‘You looked like you knew what you were doing.’
And I did. But I didn’t.
I lived in Japan for 3 years and thought I would try my hand at baseball – a game that always interested me but never had the chance to play in New Zealand. It interested me because I thought I would be good at it. I played cricket and figured that catching a ball with a glove must be a lot easier than without.
I was not (am not) good at baseball despite spending the best part of three years ‘learning’ the game. But I could see how people (not my team-mates) might have thought I could play and that is where the ‘you looked like you knew what you were doing’ comment came from.
The team I played for in Japan was good. We won a regional competition to compete at a national tournament. I was never going to start a game at the tournament but I warmed up with the team prior to the first game. I joined in the usual fielding and batting routines and then took my place on the bench. We won the game and as we were shaking hands with the opposition it was clear that they were waiting for me to come in and do something that I assured them I was not capable of. Their assumption was based on watching me practice.*
Other people (again, not my team-mates) that watched me practice might have made the same assumption. Professor Rob Coe would say that these people would be confusing actual learning with the following ‘poor proxies’ for learning:
Students are busy: lots of (written) work is done
I would practice three to five times per week with my Middle School team and the team that I played for. Practices went for a couple of hours or more and there was very little down time. We were continually throwing, catching, running, or hitting.
Students are engaged, interested, motivated
I enjoyed practice. It was fun and I looked forward to it.
Students are getting attention: feedback, explanations
My team-mates and coaches were very generous with their time and it would be fair to say that I had more attention paid to my game than anyone else’s (it needed quite a bit).
Classroom is ordered, calm, under control
Middle School practices resembled a military exercise. My team’s practices were more relaxed but started on time and followed the same format that the players had obviously grown up with.
Curriculum has been ‘covered’
I practiced throwing, catching, hitting, running, and positional play. I did this with a partner or in group drills that had me practicing specific plays in different positions.
(At least some) students have supplied correct answers (whether or not they understood or could reproduce them independently)
I could consistently hit, catch, and throw accurately in the practice drills. I understood the patterns of the drills and had the skills to follow them.
So, yes. I probably did look like I knew how to play baseball. But playing baseball is a lot different to practicing it. Playing baseball required me to apply the skills that I had practiced in unfamiliar or unknown contexts. In practice, the repetitive nature of the drills meant that I always knew what I had to do before I had to do it. In a game, I often had no idea what was going to happen and found it very difficult to react in time to transfer my knowledge and skills to a new situation and make a play.

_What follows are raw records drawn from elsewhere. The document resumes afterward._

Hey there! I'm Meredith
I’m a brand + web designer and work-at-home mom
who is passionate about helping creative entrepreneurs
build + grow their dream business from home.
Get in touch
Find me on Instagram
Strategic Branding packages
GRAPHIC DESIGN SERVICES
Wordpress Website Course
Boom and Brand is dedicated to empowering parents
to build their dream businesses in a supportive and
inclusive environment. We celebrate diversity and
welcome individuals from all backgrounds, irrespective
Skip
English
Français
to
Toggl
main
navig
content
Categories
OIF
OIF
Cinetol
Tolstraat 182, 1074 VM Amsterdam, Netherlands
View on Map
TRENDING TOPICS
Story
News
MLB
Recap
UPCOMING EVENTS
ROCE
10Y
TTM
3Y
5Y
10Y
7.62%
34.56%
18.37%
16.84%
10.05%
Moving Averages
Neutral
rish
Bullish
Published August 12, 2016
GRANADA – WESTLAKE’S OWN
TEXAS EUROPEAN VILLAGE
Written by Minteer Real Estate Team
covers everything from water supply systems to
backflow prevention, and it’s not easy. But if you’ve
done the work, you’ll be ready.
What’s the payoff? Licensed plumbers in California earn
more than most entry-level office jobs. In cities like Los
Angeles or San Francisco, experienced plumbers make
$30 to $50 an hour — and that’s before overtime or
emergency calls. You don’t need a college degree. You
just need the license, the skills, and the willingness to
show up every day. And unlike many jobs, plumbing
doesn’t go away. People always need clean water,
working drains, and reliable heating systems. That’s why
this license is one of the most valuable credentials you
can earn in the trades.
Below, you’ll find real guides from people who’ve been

I had practiced a lot but I had not really learned to play baseball. At best, I was performing at a surface level. I was able to perform skills in isolation, working on them one at a time. If I had been performing at a deep level, I would have been able to start connecting and organizing my knowledge and skills to make plays when I was called upon in a game. And if I was able to automatically make those connections and apply my knowledge and skills to new and novel situations, John Hattie would say that I had reached a transfer level of learning. And that was my goal.
My failure to achieve my goal was not for a lack of engagement, work, or help. I have been thinking a lot lately about how we can ensure that engaged, hard-working, and supported students are able to transfer their knowledge and skills to unfamiliar or unknown contexts. How can we ensure that students are able to apply their command of grammar, the mathematical formulae they have memorized, or their understanding of the industrial revolution to tasks or problems that they have not yet encountered in exams and, crucially, in life? Will our students be able to apply their knowledge and skills to become a force for positive change in the world?
My baseball (and a Middle-Eastern Australian Rules Football season) experience tells me that to truly say that we have learned a skill, we must be able to apply it to new and novel situations. This means that we need to be challenged and supported to apply our skills in these situations, whether they be simulated or authentic. Doing the same drills and routines over and over again certainly improved my performance in specific skills and if baseball was multi-choice, I would be pretty good. But those skills were not much good to me in a game as I could not apply them. My performances in practice could no longer hide the fact that I had not really learned much about baseball.
*and almost certainly the fact that they thought I was from the US. I told them I was from New Zealand and played cricket (which I think was mistaken for either polo or croquet) and that seemed to clear everything up.
Frey, Nancy, et al. Developing Assessment-Capable Visible Learners: Grades K-12: Maximizing Skill, Will, and Thrill. Corwin, A SAGE Company, 2018.